Valerie Kammermeier asked Phillips if he supports the use of digital literacy programs and teaching reading over computers. He said programs such as the district uses to teach reading can be useful as long as it does not replace an in-person instructor such as a teacher.
During one of his answers regarding the accurate teaching of history in classrooms, Phillips referenced Florida’s grappling with AP African American History and said it turned into a political issue. He emphasized that he would always follow state statutes, and there should be a way to teach history accurately without infringing on parental rights and values.
“None of these pathways that we just discussed are more important than the other because they all apply to students differently,” he said.

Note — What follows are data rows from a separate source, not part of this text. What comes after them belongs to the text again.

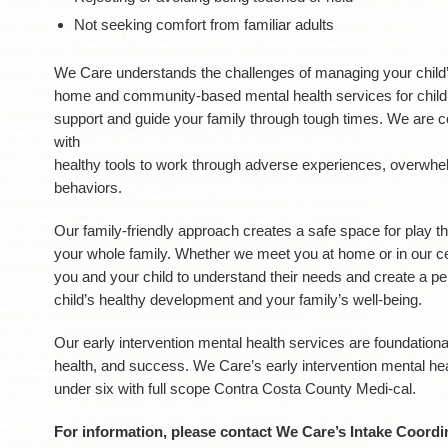
Not seeking comfort from familiar adults
We Care understands the challenges of managing your child’s
home and community-based mental health services for children
support and guide your family through tough times. We are c
with
healthy tools to work through adverse experiences, overwhe
behaviors.
Our family-friendly approach creates a safe space for play t
your whole family. Whether we meet you at home or in our ce
you and your child to understand their needs and create a p
child’s healthy development and your family’s well-being.
Our early intervention mental health services are foundationa
health, and success. We Care’s early intervention mental heal
under six with full scope Contra Costa County Medi-cal.
For information, please contact We Care’s Intake Coordin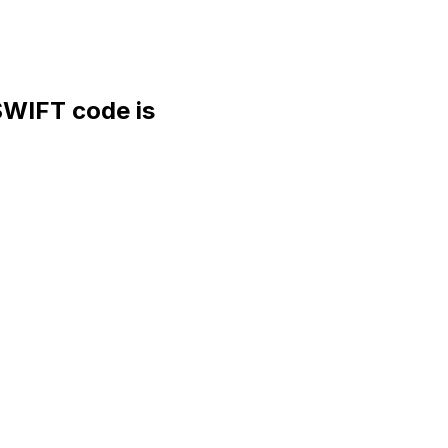
WIFT code is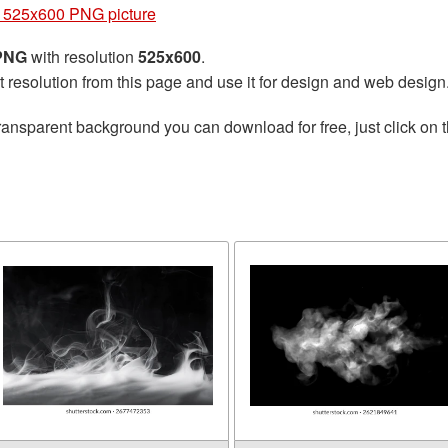
525x600 PNG picture
 PNG
with resolution
525x600
.
t resolution from this page and use it for design and web design
ransparent background you can download for free, just click on 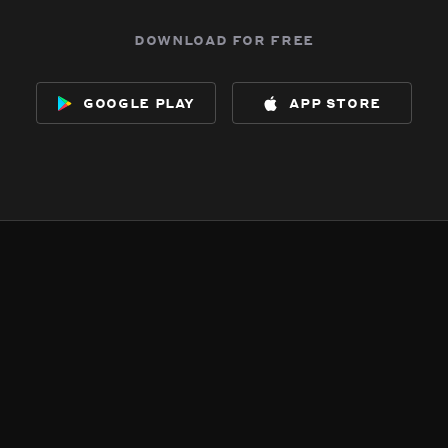
download for free
google play
app store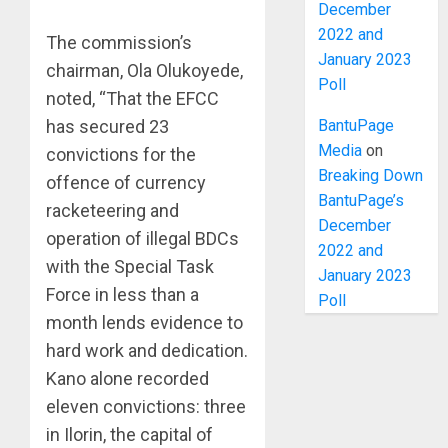
December
2022 and
The commission’s
January 2023
chairman, Ola Olukoyede,
Poll
noted, “That the EFCC
BantuPage
has secured 23
Media
on
convictions for the
Breaking Down
offence of currency
BantuPage’s
racketeering and
December
operation of illegal BDCs
2022 and
with the Special Task
January 2023
Force in less than a
Poll
month lends evidence to
hard work and dedication.
Kano alone recorded
eleven convictions: three
in Ilorin, the capital of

Coming from Broward County, Phillips was asked about what the district had learned since the shooting at Marjory Stoneman Douglas High School in 2018. Phillips emphasized interoperability, or different systems working together, and said he’s a strong believer that every district should have a security operations center that monitors threats across the district.
Robinson asked Phillips about his lack of K-12 classroom experience, and Phillips responded by pointing out his higher education experience. He also said that he’s always been a supporter for classroom teachers through his time in district leadership and that his lack of classroom experience gives him a different perspective and fewer bad habits.
Phillips closed with commentary on accountability and relationships with the school board where he said that he couldn’t be bought in the inside politics of school districts.
“I don’t do deals, and I’m too big to fit into anyone’s pocket,” he said.
During his meeting with the School Board, Phillips said he was the best fit for Sarasota County Schools because he perceived a need for operations-based change, which he said his military and information technology background suited well.